Confirmed?  No.  But sure feels that way. 

As Google and Microsoft execs head to Washington to plead their respective cases, a Microsoft-funded 51-page “research paper” on the legal aspects of the fight is making the rounds.  (PaidContent has a brief summary).  Google will likely argue that the paper might as well have been produced by Microsoft’s legal department, and it might as well have been, so the actual legal details remain unclear. 

But here’s a layman’s take, one that is apparently gaining traction in Washington, the EU, Australia, and elsewhere: 

One key argument in support of the deal, that “paid search” and “display” are two different businesses, is bogus. Why?  In part because Google itself sells search and display exactly the same way (PPC).  In part because some “display” ads look just like paid search ads.  In part because the whole premise of AdSense for Content is that web users won’t have to bother “searching” to find the ads–they’ll appear next to what the users are already interested in.  In part because Google’s closest competitor, misfiring Yahoo, treats all web advertising as a single business.  In part because search and display ads sometimes appear on the same pages.  Even the distinction between selling “technology” and “advertising” is a subtle one.  From an outside perspective, it’s all just web advertising.

If the Microsoft-funded paper’s most basic premise is correct, the market share of the combined Google-DoubleClick will exceed 50% (52% to be precise)–above the “warning level” for anti-trust cases.  And Microsoft’s argument, that it’s all just web advertising, makes more intuitive sense, especially to those who aren’t immersed in this industry.

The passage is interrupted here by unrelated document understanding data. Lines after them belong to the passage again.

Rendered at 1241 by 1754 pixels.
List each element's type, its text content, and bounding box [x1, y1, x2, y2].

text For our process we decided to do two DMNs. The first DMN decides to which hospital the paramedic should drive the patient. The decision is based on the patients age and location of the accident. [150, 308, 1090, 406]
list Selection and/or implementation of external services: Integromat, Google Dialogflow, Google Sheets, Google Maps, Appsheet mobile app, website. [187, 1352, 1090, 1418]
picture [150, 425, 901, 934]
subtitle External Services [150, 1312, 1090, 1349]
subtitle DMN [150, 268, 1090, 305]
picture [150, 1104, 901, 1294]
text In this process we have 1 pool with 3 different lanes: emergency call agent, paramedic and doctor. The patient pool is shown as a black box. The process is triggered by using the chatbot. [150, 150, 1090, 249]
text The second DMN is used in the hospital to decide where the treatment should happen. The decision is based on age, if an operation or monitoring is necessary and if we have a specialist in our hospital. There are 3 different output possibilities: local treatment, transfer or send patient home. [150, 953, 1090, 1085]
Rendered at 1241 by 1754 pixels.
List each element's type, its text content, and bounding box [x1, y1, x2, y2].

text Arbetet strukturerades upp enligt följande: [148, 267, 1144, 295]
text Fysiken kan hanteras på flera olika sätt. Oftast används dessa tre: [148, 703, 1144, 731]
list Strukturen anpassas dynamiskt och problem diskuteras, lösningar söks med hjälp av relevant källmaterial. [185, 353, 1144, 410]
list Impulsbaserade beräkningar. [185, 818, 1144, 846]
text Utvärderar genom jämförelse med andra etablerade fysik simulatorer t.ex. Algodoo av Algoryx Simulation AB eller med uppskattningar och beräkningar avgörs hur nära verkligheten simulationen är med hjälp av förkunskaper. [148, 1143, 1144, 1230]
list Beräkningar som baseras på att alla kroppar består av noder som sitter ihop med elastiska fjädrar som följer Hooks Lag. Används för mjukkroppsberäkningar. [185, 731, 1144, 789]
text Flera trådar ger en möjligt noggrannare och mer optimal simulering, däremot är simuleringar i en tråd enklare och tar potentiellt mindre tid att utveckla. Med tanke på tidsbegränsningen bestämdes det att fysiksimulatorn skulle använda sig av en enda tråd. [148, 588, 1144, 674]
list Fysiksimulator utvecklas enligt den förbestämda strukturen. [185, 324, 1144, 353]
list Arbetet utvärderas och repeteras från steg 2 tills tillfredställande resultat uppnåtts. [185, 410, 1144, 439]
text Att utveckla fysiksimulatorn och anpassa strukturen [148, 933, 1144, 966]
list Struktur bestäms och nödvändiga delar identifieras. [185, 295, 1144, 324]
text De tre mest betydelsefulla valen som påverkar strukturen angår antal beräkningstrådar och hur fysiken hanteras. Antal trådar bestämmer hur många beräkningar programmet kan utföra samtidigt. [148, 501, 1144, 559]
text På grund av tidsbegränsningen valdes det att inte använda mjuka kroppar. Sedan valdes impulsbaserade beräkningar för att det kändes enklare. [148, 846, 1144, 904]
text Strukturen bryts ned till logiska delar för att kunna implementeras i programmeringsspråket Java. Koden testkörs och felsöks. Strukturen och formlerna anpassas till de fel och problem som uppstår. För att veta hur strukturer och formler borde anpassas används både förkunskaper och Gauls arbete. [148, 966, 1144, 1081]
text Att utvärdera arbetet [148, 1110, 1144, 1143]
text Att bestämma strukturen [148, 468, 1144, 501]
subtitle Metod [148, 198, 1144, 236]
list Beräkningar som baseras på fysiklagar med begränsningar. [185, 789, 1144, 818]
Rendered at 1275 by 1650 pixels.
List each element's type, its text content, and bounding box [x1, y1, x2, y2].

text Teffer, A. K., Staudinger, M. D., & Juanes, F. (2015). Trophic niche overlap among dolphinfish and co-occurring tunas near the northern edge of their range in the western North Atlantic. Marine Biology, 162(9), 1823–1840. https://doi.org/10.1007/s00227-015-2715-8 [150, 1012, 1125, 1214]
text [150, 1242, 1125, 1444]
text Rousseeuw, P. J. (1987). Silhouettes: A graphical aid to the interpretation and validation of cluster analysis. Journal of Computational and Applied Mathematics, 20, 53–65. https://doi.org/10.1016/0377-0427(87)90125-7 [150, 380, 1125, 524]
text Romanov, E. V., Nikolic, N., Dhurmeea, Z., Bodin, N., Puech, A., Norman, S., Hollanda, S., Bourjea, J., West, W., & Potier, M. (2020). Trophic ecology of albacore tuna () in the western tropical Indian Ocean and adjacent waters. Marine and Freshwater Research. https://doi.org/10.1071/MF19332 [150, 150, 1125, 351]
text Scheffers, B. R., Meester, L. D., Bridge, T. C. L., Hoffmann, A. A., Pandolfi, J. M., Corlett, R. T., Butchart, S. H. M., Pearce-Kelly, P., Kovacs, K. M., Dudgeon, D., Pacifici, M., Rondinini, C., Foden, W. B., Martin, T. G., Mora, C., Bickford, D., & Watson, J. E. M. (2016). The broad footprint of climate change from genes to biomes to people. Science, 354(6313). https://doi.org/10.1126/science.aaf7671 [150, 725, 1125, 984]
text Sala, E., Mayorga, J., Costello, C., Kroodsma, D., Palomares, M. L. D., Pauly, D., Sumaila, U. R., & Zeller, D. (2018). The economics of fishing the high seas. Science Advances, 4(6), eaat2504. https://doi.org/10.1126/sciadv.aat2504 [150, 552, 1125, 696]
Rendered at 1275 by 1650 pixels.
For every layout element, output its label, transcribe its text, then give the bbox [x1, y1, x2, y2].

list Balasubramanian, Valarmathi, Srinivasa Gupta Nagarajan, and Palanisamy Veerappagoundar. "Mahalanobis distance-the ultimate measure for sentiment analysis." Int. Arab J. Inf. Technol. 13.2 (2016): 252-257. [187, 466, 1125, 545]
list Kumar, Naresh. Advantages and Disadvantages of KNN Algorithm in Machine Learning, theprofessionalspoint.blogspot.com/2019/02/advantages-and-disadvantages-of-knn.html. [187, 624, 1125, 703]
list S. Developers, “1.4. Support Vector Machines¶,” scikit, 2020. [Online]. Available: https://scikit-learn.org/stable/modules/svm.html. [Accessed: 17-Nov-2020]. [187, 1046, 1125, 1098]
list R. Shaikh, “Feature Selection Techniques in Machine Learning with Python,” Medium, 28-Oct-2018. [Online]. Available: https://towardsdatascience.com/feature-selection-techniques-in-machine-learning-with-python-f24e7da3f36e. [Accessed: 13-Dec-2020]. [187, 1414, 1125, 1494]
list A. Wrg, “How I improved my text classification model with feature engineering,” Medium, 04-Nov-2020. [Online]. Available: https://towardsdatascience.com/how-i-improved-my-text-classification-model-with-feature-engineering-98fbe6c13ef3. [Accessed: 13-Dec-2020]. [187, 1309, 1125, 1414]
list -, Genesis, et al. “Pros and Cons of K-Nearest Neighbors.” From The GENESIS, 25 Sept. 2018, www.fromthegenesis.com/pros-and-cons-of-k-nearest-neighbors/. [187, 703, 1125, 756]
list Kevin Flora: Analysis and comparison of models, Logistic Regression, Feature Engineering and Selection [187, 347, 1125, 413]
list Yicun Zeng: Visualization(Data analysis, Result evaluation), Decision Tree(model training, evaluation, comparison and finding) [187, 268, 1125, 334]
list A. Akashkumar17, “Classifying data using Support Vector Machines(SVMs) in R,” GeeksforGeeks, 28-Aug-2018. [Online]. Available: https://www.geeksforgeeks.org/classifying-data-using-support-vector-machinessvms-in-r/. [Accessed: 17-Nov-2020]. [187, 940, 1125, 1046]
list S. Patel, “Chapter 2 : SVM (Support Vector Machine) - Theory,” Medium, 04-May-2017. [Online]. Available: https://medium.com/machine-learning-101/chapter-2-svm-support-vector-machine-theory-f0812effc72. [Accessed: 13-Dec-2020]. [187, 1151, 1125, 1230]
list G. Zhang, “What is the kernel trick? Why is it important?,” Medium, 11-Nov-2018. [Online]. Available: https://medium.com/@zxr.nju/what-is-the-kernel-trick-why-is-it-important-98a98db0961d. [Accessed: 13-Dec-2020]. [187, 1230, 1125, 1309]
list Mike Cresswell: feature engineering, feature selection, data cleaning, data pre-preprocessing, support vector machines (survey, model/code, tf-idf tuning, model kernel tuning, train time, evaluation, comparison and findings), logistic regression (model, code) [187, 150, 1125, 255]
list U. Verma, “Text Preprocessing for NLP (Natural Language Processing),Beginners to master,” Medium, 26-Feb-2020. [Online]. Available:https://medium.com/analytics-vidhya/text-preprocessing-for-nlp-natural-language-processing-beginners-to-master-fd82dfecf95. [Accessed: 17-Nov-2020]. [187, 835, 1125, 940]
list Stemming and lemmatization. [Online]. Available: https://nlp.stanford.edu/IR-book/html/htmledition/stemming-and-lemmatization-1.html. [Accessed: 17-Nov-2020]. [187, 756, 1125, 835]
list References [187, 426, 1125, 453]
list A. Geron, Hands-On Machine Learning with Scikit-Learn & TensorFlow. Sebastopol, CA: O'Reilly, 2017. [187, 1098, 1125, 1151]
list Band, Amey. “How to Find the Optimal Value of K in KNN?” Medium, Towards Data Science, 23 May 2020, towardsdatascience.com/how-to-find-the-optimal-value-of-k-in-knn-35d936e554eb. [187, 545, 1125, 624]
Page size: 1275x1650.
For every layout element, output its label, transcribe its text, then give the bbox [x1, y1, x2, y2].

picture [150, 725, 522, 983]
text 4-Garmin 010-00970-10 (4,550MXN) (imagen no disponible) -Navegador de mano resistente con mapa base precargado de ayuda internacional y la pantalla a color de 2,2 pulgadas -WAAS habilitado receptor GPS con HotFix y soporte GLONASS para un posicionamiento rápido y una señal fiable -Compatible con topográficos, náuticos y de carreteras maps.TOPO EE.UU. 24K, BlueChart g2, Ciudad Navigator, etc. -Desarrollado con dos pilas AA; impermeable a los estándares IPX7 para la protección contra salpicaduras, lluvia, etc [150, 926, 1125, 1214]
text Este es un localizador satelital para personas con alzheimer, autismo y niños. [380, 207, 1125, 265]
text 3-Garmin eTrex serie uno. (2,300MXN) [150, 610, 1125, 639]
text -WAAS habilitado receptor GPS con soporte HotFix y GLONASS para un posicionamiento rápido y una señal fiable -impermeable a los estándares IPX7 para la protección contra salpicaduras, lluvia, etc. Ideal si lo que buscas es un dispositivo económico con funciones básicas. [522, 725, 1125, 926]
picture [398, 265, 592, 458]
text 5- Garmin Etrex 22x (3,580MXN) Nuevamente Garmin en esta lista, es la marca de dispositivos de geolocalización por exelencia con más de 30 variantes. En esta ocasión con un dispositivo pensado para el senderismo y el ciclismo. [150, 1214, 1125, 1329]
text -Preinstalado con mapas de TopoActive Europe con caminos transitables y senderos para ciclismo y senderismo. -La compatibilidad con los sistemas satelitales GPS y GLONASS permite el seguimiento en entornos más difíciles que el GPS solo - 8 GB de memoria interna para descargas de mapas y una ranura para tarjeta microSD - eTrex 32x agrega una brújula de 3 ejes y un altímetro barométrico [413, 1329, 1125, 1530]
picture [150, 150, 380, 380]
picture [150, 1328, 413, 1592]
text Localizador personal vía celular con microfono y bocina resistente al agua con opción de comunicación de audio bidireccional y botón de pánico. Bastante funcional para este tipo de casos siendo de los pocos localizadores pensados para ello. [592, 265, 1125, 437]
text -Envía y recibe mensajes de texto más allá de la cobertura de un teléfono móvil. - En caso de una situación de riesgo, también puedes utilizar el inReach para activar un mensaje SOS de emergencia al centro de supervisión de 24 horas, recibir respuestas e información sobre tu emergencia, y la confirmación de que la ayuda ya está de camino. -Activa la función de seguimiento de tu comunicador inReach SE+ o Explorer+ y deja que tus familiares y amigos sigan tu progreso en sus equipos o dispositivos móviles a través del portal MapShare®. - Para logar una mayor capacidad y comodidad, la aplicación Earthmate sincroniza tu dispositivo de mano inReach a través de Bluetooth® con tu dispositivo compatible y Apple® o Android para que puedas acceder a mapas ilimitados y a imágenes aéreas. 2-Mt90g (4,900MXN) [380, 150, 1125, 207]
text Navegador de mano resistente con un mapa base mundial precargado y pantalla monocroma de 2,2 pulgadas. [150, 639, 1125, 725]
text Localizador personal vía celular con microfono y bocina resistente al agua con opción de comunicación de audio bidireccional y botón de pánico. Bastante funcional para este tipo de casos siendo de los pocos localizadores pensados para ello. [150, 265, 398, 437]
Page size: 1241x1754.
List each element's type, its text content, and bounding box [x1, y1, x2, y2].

Microsoft is no stranger to getting deals killed by anti-trust concerns, and its lobbying efforts here are working.  Regardless of the actual legal merits of Google’s position, if any, Microsoft’s argument is more persuasive.  If Google had bought DoubleClick three years ago, when it could barely give itself away, the deal would have sailed through.  Now, however, it seems that Microsoft may finally win one.